Pentagon Bracing for Leadership ChangeJune 22, 2010 - 3:42 PM | by: Justin Fishel
Military officials inside the Pentagon are bracing themselves for the possibility that by Wednesday morning General Stanley McChrystal might not be the top commander in Afghanistan. Fallout in Washington from a disastrous profile piece of the general in the Rolling Stone magazine is thickening by the minute.
At the White House press briefing Tuesday the mood seemed grim. Asked repeatedly about McChrystal’s future following revelations he and his aides openly mocked and disparaged President Obama and members of his administration, White House spokesman Robert Gibbs did nothing to assure the public that the president was working to keep McChrystal on board. “All options are on the table,” Gibbs said. He called the magnitude of McChrystal’s errors in the profile piece “profound” and added that “these efforts are bigger than one person.”
Pentagon public affairs officers seemed blown away that McChrystal’s media relations staff and close aides decided to allow him to do this interview. They all agree that to say the things they did in front of a reporter from the Rolling Stone showed extremely poor judgment.
Meanwhile Defense Secretary Robert Gates released a statement saying General McChrystal made a “significant mistake and exercised poor judgment in this case.” A senior defense official told Fox it’s important to note that absent from the secretary’s statement was any mention of trust or confidence in the the general. “That would have been a key phrase,” this official said. “When you relieve someone of duty it’s often because trust and confidence are lost.”

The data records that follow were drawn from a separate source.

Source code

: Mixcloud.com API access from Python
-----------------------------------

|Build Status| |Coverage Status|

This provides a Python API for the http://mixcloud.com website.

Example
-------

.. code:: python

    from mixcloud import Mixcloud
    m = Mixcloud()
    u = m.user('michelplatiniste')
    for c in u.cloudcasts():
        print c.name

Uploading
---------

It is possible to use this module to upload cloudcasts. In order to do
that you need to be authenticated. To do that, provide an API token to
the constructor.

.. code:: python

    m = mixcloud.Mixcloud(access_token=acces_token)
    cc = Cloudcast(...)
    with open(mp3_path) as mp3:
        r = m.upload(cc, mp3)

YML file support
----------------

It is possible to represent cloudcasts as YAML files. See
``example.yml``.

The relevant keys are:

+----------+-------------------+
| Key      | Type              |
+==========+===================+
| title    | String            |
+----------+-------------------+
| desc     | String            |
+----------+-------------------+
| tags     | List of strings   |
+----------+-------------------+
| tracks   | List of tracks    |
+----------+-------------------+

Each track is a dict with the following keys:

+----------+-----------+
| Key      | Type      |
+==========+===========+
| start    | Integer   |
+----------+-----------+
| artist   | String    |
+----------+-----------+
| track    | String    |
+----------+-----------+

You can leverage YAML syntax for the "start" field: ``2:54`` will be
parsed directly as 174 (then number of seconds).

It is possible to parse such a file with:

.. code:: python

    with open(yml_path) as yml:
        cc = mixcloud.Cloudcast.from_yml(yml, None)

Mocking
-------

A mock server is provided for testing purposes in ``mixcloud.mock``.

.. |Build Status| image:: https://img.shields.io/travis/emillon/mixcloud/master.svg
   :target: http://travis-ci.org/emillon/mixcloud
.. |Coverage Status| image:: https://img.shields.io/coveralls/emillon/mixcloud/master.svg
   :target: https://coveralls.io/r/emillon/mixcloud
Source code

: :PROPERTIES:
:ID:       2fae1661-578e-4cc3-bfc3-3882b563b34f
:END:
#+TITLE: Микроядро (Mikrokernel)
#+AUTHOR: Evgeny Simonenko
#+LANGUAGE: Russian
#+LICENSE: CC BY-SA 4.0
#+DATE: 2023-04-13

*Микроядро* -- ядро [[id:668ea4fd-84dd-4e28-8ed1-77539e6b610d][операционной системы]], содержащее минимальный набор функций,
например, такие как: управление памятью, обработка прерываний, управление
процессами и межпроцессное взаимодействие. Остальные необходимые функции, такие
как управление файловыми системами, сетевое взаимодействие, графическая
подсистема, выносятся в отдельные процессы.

Secretary Gates will meet with Obama at 3:15 pm ET Tuesday to discuss the McChrystal situation in person. According to a source close to Gates they’ve already had a number of conversations since last night — conversations that “are not business as usual,” this source said.
Officials in the Pentagon agree that deciding whether or not to fire General McChrystal will be one of the hardest decisions of the Obama presidency.
This issue could not come at a worse time in the war. The president is just weeks away from completing his 30,000 troop surge into southern Afghanistan, and perhaps only days away from the start of another major operation in Kandahar — Afghanistan’s Taliban-controlled population center. Just east of Kandahar the offensive in Marjah is taking longer than expected and is like a “bleeding ulcer,” as McChrystal recently put it.
The counterinsurgency strategy and the troop buildup that goes with it was devised in large part by McChrystal, and to remove him from the country at such a critical juncture is sure to draw criticism from across the military.
Yet if President Obama doesn’t force McChrystal out and lets him continue as normal, he runs the risk of appearing weak in the face of what many are describing as blatant insubordination. The president also has to weigh the fact that McChrystal already has a few bad marks on his record. Last Fall he was scolded by the White House for publicly calling for more troops in Afghanistan before the president had reached a decision. And prior to taking the job as head of US and NATO forces in Afghanistan, McChrystal was involved in covering-up the friendly fire incident that killed former NFL player-turned Army Ranger, Corporal Pat Tillman.
Until an announcement is made, officials in the Pentagon remain deeply concerned about McChrystal’s future and worry that they may soon have to focus on the question of who will take over.